But save a dry one for me hey? 


batz


----------



## Screwtop (20/3/12)

Batz said:


> OK Mike.
> 
> But save a dry one for me hey?
> 
> ...




Will do

Screwy


----------



## punkin (22/3/12)

Thanks for the detailed description, i'm guessing that when you say strained and added, you added the chips and discarded the water?

i have stacks of american oak here that i toast in sticks. I may try adding some to a batch of my cider. They come off with a load of vannilla and some maple flavours in bourbon.


----------



## Screwtop (22/3/12)

punkin said:


> Thanks for the detailed description, i'm guessing that when you say strained and added, you added the chips and discarded the water?
> 
> i have stacks of american oak here that i toast in sticks. I may try adding some to a batch of my cider. They come off with a load of vannilla and some maple flavours in bourbon.




Natch, discard the water and toss in the chips. Should be nice!

Screwy


----------



## Screwtop (2/4/12)

Well this is kegged and carbonated and tastes pretty damn good. I would change some things next time.... surprise, surprise!

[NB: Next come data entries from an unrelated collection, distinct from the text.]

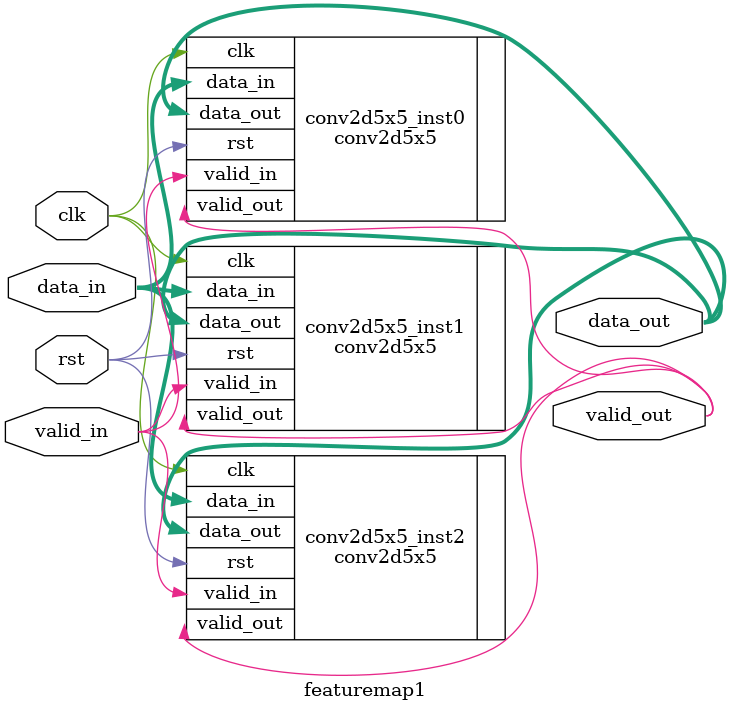
<source format=v>
module featuremap1(
	input clk,
	input rst,

	input [DATA_WIDTH - 1:0] data_in,
	input valid_in,

	output [DATA_WIDTH - 1:0] data_out,
	output valid_out
);
	parameter DATA_WIDTH = 24;
conv2d5x5 #(
	.w0(0.046270773),
	.w1(-0.056019384),
	.w2(0.04646105),
	.w3(-0.03493627),
	.w4(-0.08599189),
	.w5(0.113185845),
	.w6(-0.0147665),
	.w7(-0.112036936),
	.w8(0.08420679),
	.w9(-0.030473983),
	.w10(-0.10479461),
	.w11(0.011361757),
	.w12(0.066653505),
	.w13(0.09473057),
	.w14(0.07402557),
	.w15(-0.063640505),
	.w16(0.07393614),
	.w17(-0.004251875),
	.w18(-0.09260505),
	.w19(-0.008627567),
	.w20(-0.11265057),
	.w21(-0.00036784486),
	.w22(0.041765302),
	.w23(0.0914085),
	.w24(0.021705681),
)
conv2d5x5_inst0(
	.clk(clk),
	.rst(rst),
	.data_in(data_in),
	.valid_in(valid_in),
	.data_out(data_out),
	.valid_out(valid_out)
);

conv2d5x5 #(
	.w0(0.037514433),
	.w1(0.027878216),
	.w2(0.0008723221),
	.w3(-0.044328835),
	.w4(-0.057221793),
	.w5(-0.09162438),
	.w6(0.034193095),
	.w7(0.008734673),
	.w8(-0.10203691),
	.w9(0.1038173),
	.w10(-0.0114273755),
	.w11(-0.104885764),
	.w12(0.044094704),
	.w13(-0.1111503),
	.w14(0.030227313),
	.w15(-0.054380648),
	.w16(0.102828376),
	.w17(0.08317569),
	.w18(0.11196876),
	.w19(-0.018444123),
	.w20(0.0722438),
	.w21(-0.03463395),
	.w22(0.09278391),
	.w23(-0.066212885),
	.w24(-0.06660973),
)
conv2d5x5_inst1(
	.clk(clk),
	.rst(rst),
	.data_in(data_in),
	.valid_in(valid_in),
	.data_out(data_out),
	.valid_out(valid_out)
);

conv2d5x5 #(
	.w0(-0.071506836),
	.w1(-0.09593416),
	.w2(0.014324572),
	.w3(0.034024883),
	.w4(-0.1106339),
	.w5(-0.09982121),
	.w6(0.09674898),
	.w7(-0.01814136),
	.w8(0.08299834),
	.w9(0.07587344),
	.w10(-0.07501563),
	.w11(-0.10754793),
	.w12(-0.10036603),
	.w13(0.11040916),
	.w14(0.015016887),
	.w15(-0.025952863),
	.w16(-0.08698201),
	.w17(-0.024329875),
	.w18(-0.0006065042),
	.w19(-0.07145779),
	.w20(0.027118312),
	.w21(0.052095834),
	.w22(0.06752305),
	.w23(0.04631464),
	.w24(-0.09901163),
)
conv2d5x5_inst2(
	.clk(clk),
	.rst(rst),
	.data_in(data_in),
	.valid_in(valid_in),
	.data_out(data_out),
	.valid_out(valid_out)
);

endmodule
</source>
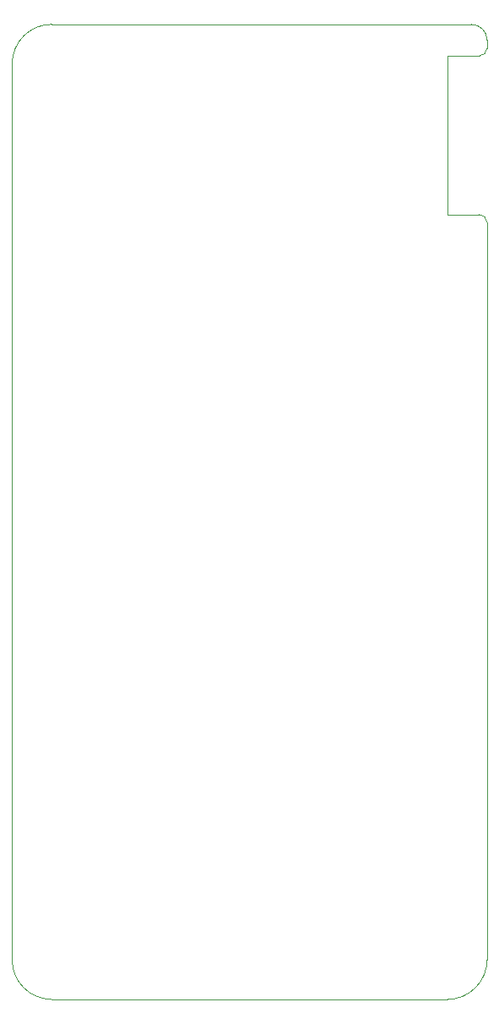
<source format=gbr>
%TF.GenerationSoftware,KiCad,Pcbnew,(5.1.9)-1*%
%TF.CreationDate,2021-06-02T16:01:08+02:00*%
%TF.ProjectId,LATE-9,4c415445-2d39-42e6-9b69-6361645f7063,rev?*%
%TF.SameCoordinates,Original*%
%TF.FileFunction,Profile,NP*%
%FSLAX46Y46*%
G04 Gerber Fmt 4.6, Leading zero omitted, Abs format (unit mm)*
G04 Created by KiCad (PCBNEW (5.1.9)-1) date 2021-06-02 16:01:08*
%MOMM*%
%LPD*%
G01*
G04 APERTURE LIST*
%TA.AperFunction,Profile*%
%ADD10C,0.050000*%
%TD*%
G04 APERTURE END LIST*
D10*
X73818750Y-44450000D02*
X73818750Y-45243750D01*
X72231250Y-42862500D02*
G75*
G02*
X73818750Y-44450000I0J-1587500D01*
G01*
X73818750Y-62706250D02*
X73818750Y-136525000D01*
X73818750Y-136525000D02*
G75*
G02*
X69850000Y-140493750I-3968750J0D01*
G01*
X73025000Y-61912500D02*
G75*
G02*
X73818750Y-62706250I0J-793750D01*
G01*
X73818750Y-45243750D02*
G75*
G02*
X73025000Y-46037500I-793750J0D01*
G01*
X26193750Y-46831250D02*
G75*
G02*
X30162500Y-42862500I3968750J0D01*
G01*
X30162500Y-140493750D02*
G75*
G02*
X26193750Y-136525000I0J3968750D01*
G01*
X73818750Y-45243750D02*
X73818750Y-45243750D01*
X69850000Y-61912500D02*
X73025000Y-61912500D01*
X69850000Y-46037500D02*
X69850000Y-61912500D01*
X73025000Y-46037500D02*
X69850000Y-46037500D01*
X30162500Y-42862500D02*
X72231250Y-42862500D01*
X26193750Y-136525000D02*
X26193750Y-46831250D01*
X69850000Y-140493750D02*
X30162500Y-140493750D01*
M02*

</source>
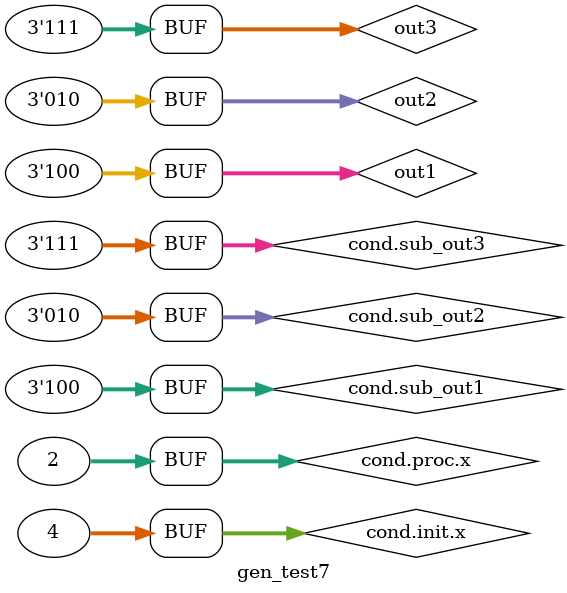
<source format=sv>
module gen_test7;
	reg [2:0] out1;
	reg [2:0] out2;
	wire [2:0] out3;
	generate
		if (1) begin : cond
			reg [2:0] sub_out1;
			reg [2:0] sub_out2;
			wire [2:0] sub_out3;
			initial begin : init
				reg signed [31:0] x;
				x = 2 ** 2;
				out1 = x;
				sub_out1 = x;
			end
			always @* begin : proc
				reg signed [31:0] x;
				x = 2 ** 1;
				out2 = x;
				sub_out2 = x;
			end
			genvar x;
			for (x = 0; x < 3; x = x + 1) begin
				assign out3[x] = 1;
				assign sub_out3[x] = 1;
			end
		end
	endgenerate

// `define VERIFY
`ifdef VERIFY
	assert property (out1 == 4);
	assert property (out2 == 2);
	assert property (out3 == 7);
	assert property (cond.sub_out1 == 4);
	assert property (cond.sub_out2 == 2);
	assert property (cond.sub_out3 == 7);
`endif
endmodule

</source>
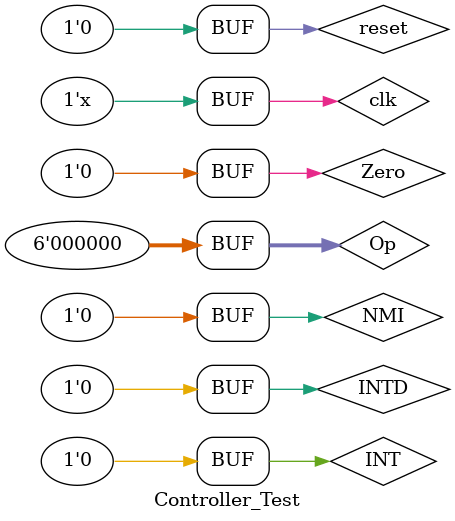
<source format=v>
`timescale 1ns / 1ps


module Controller_Test;

	// Inputs
	reg clk;
	reg reset;
	reg [5:0] Op;
	reg Zero;
	reg INT;
	reg INTD;
	reg NMI;

	// Outputs
	wire IorD;
	wire MemWrite;
	wire MemtoReg;
	wire IRWrite;
	wire PCSrc;
	wire [1:0] ALUSrcB;
	wire ALUSrcA;
	wire RegWrite;
	wire RegDst;
	wire PCEn;
	wire [1:0] ALUOp;
	wire [3:0] state;

	// Instantiate the Unit Under Test (UUT)
	Controller uut (
		.clk(clk), 
		.reset(reset), 
		.Op(Op), 
		.Zero(Zero), 
		.INT(INT), 
		.INTD(INTD), 
		.NMI(NMI), 
		.IorD(IorD), 
		.MemWrite(MemWrite), 
		.MemtoReg(MemtoReg), 
		.IRWrite(IRWrite), 
		.PCSrc(PCSrc), 
		.ALUSrcB(ALUSrcB), 
		.ALUSrcA(ALUSrcA), 
		.RegWrite(RegWrite), 
		.RegDst(RegDst), 
		.PCEn(PCEn), 
		.ALUOp(ALUOp), 
		.state(state)
	);

	initial begin
		// Initialize Inputs
		clk = 0;
		reset = 0;
		Op = 0;
		Zero = 0;
		INT = 0;
		INTD = 0;
		NMI = 0;

		// Wait 100 ns for global reset to finish
		#50;
		reset = 1;
		Op = 6'b000000;
		Zero = 0;
		#50;
		reset = 0;

      
		// Add stimulus here

	end
	always begin
	#50;
	clk = ~clk;
	end
    
      
endmodule


</source>
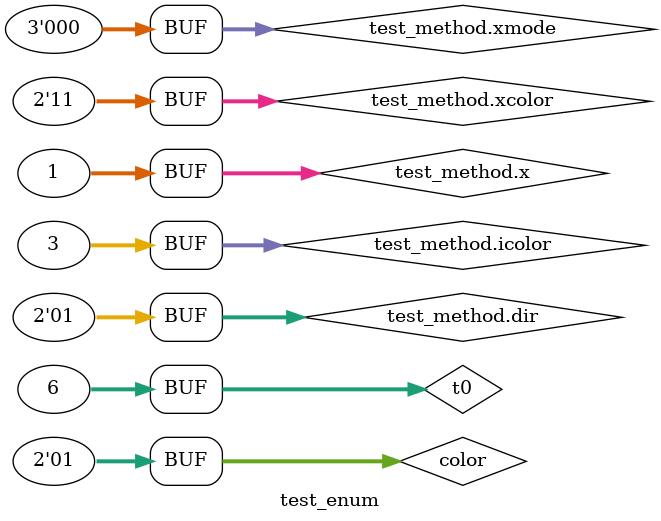
<source format=sv>

module test_enum // "tenum"
(
);

// Variables generated for SystemC signals
logic signed [31:0] t0;

// Local parameters generated for C++ constants
localparam logic [1:0] nm = 3;
localparam logic [2:0] mode_const = '0;
localparam logic [1:0] color_const = 2;

//------------------------------------------------------------------------------
// Method process: test_method (test_enum.cpp:29:5) 

// Process-local variables
logic [1:0] color;

always_comb 
begin : test_method     // test_enum.cpp:29:5
    logic [1:0] xcolor;
    logic [2:0] xmode;
    integer icolor;
    logic [1:0] dir;
    integer x;
    color = 1;
    xcolor = color_const;
    xmode = mode_const;
    icolor = 3;
    xcolor = 3;
    dir = 1;
    x = 0;
    x = 1;
    t0 = icolor + signed'({1'b0, xcolor}) + signed'({1'b0, xmode});
end

endmodule



</source>
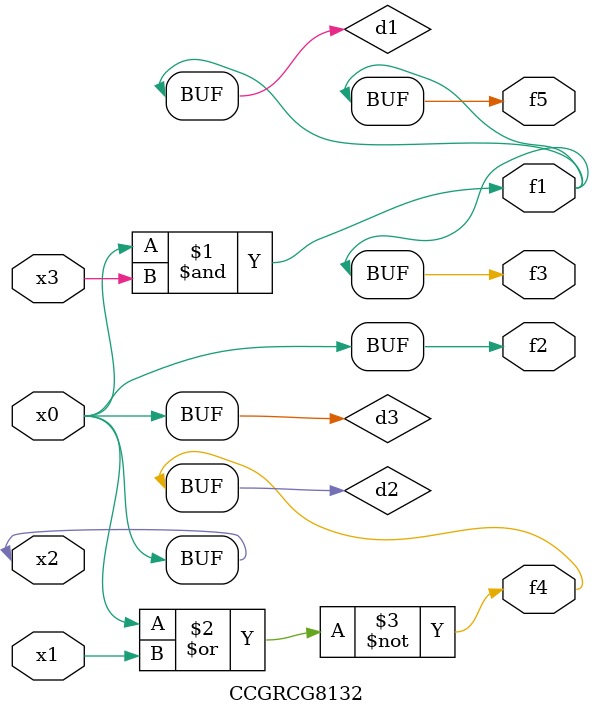
<source format=v>
module CCGRCG8132(
	input x0, x1, x2, x3,
	output f1, f2, f3, f4, f5
);

	wire d1, d2, d3;

	and (d1, x2, x3);
	nor (d2, x0, x1);
	buf (d3, x0, x2);
	assign f1 = d1;
	assign f2 = d3;
	assign f3 = d1;
	assign f4 = d2;
	assign f5 = d1;
endmodule

</source>
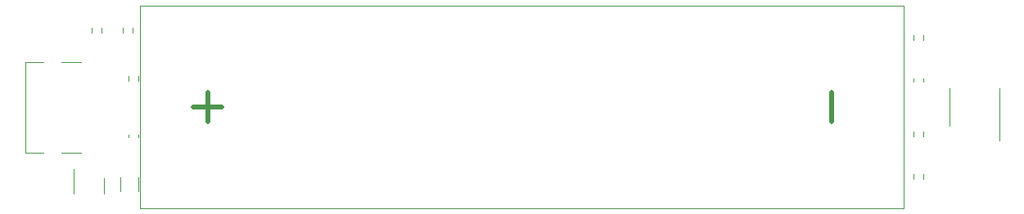
<source format=gbr>
%TF.GenerationSoftware,KiCad,Pcbnew,(6.0.0)*%
%TF.CreationDate,2022-06-19T19:27:42+02:00*%
%TF.ProjectId,PCBv2,50434276-322e-46b6-9963-61645f706362,rev?*%
%TF.SameCoordinates,Original*%
%TF.FileFunction,Legend,Bot*%
%TF.FilePolarity,Positive*%
%FSLAX46Y46*%
G04 Gerber Fmt 4.6, Leading zero omitted, Abs format (unit mm)*
G04 Created by KiCad (PCBNEW (6.0.0)) date 2022-06-19 19:27:42*
%MOMM*%
%LPD*%
G01*
G04 APERTURE LIST*
%ADD10C,0.120000*%
%ADD11C,0.500000*%
G04 APERTURE END LIST*
D10*
%TO.C,R5*%
X150522500Y-58545276D02*
X150522500Y-59054724D01*
X149477500Y-58545276D02*
X149477500Y-59054724D01*
%TO.C,J1*%
X63400000Y-51300000D02*
X61400000Y-51300000D01*
X63400000Y-60700000D02*
X61400000Y-60700000D01*
X57600000Y-60700000D02*
X57600000Y-51300000D01*
X59500000Y-60700000D02*
X57600000Y-60700000D01*
X59500000Y-51300000D02*
X57600000Y-51300000D01*
%TO.C,BT1*%
X148500000Y-66500000D02*
X148500000Y-45500000D01*
D11*
X75000000Y-56000000D02*
X78000000Y-56000000D01*
X141000000Y-57500000D02*
X141000000Y-54500000D01*
D10*
X69500000Y-66500000D02*
X148500000Y-66500000D01*
D11*
X76500000Y-57500000D02*
X76500000Y-54500000D01*
D10*
X148500000Y-45500000D02*
X69500000Y-45500000D01*
X69500000Y-45500000D02*
X69500000Y-66500000D01*
%TO.C,R1*%
X67677500Y-48254724D02*
X67677500Y-47745276D01*
X68722500Y-48254724D02*
X68722500Y-47745276D01*
%TO.C,R2*%
X68277500Y-53254724D02*
X68277500Y-52745276D01*
X69322500Y-53254724D02*
X69322500Y-52745276D01*
%TO.C,C3*%
X67490000Y-64711252D02*
X67490000Y-63288748D01*
X69310000Y-64711252D02*
X69310000Y-63288748D01*
%TO.C,C1*%
X149490000Y-53053733D02*
X149490000Y-53346267D01*
X150510000Y-53053733D02*
X150510000Y-53346267D01*
%TO.C,U2*%
X62640000Y-64200000D02*
X62640000Y-62400000D01*
X62640000Y-64200000D02*
X62640000Y-65000000D01*
X65760000Y-64200000D02*
X65760000Y-65000000D01*
X65760000Y-64200000D02*
X65760000Y-63400000D01*
%TO.C,U1*%
X153240000Y-56000000D02*
X153240000Y-54050000D01*
X158360000Y-56000000D02*
X158360000Y-54050000D01*
X158360000Y-56000000D02*
X158360000Y-59450000D01*
X153240000Y-56000000D02*
X153240000Y-57950000D01*
%TO.C,R6*%
X150522500Y-62945276D02*
X150522500Y-63454724D01*
X149477500Y-62945276D02*
X149477500Y-63454724D01*
%TO.C,C2*%
X68290000Y-59146267D02*
X68290000Y-58853733D01*
X69310000Y-59146267D02*
X69310000Y-58853733D01*
%TO.C,R3*%
X65522500Y-48254724D02*
X65522500Y-47745276D01*
X64477500Y-48254724D02*
X64477500Y-47745276D01*
%TO.C,R4*%
X149477500Y-48545276D02*
X149477500Y-49054724D01*
X150522500Y-48545276D02*
X150522500Y-49054724D01*
%TD*%
M02*

</source>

Next time double the amount of oak and add lactose (200g) at the beginning not post fermentation. Sweetness is spot on for balance. This one was 14L of Berri Apple and Pear and 6L of Homebrand Apple, would use all Berri Apple and Pear juice in the next one.

Screwy


----------



## troopa (2/4/12)

Its a slippery slope now screwy to a love of cider... im almost as happy to have a decent cider on tap now as i am to have a good AG 
And the worst thing about a cider is how bloody quick and easy it is even compared with a K&K. Makes you feel kinda dirty and a cheat sometimes hehe only sometimes 

Sigh at it being another 12 months before apple season again

Off to Aldi i go i ho i ho


----------